Fiera, a woman in Maputo, Mozambique, said her neighbours decided that she was “mad” – so she was taken to a traditional healing centre, where she was forced to take baths in chicken blood, the report said.
In China’s Guangdong province, a woman described how she was forbidden to talk to her aunt, who was locked in a wooden shed because her family was afraid that her mental-health condition would bring a stigma to them. The report cited an estimate that 100,000 people are shackled or locked in cages in one Chinese province alone, Hebei.

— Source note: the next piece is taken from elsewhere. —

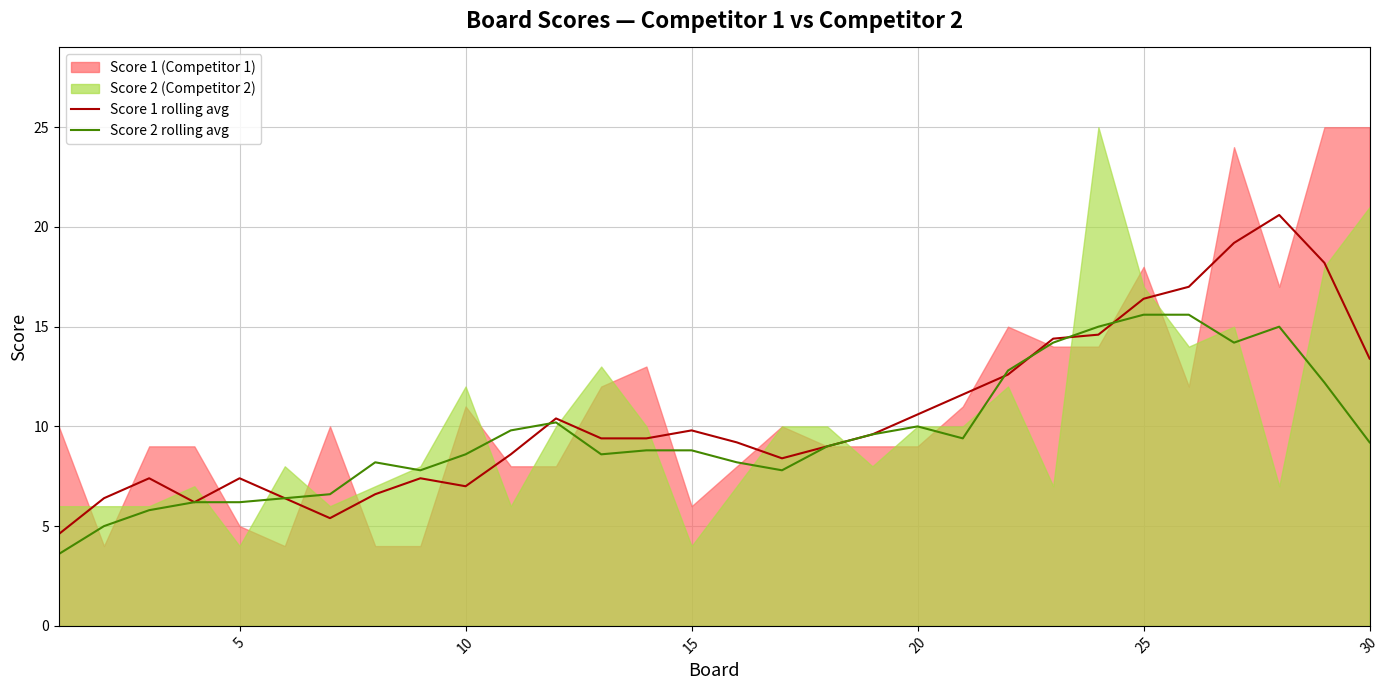

The Score 1 rolling avg series shows 19.6 at 22. True or false?

False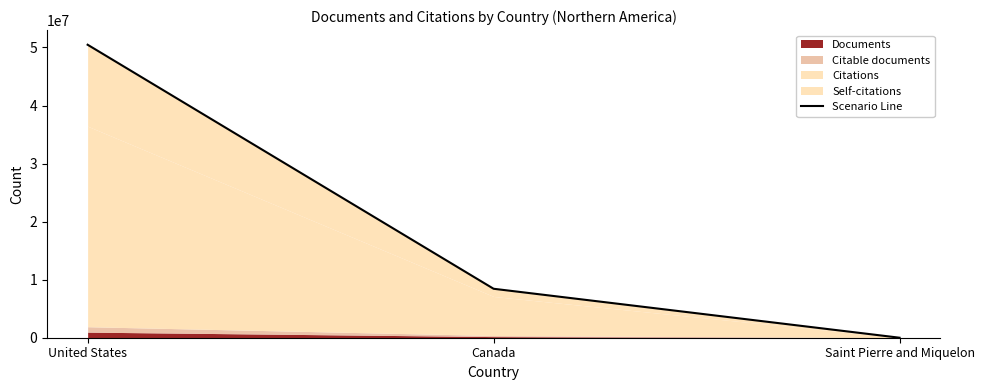

Reading left to right, extract all data points from this chart.

50467694	8432727	2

In the Indian state of Uttar Pradesh, thousands of people with mental-health conditions were chained like cattle, with their feet in padlocked iron chains, the report said. And in Saudi Arabia, a man with a psychosocial disability was chained for 37 years in a dark sweltering cave in the mountains.
Of the 60 countries cited in the report, only a handful have laws or policies to ban shackling – and even those laws are often ignored.
Estimating the scale of the problem is difficult. “Shackling remains a largely invisible problem as it occurs behind closed doors, often shrouded in secrecy and concealed even from neighbours due to shame and stigma,” the report said.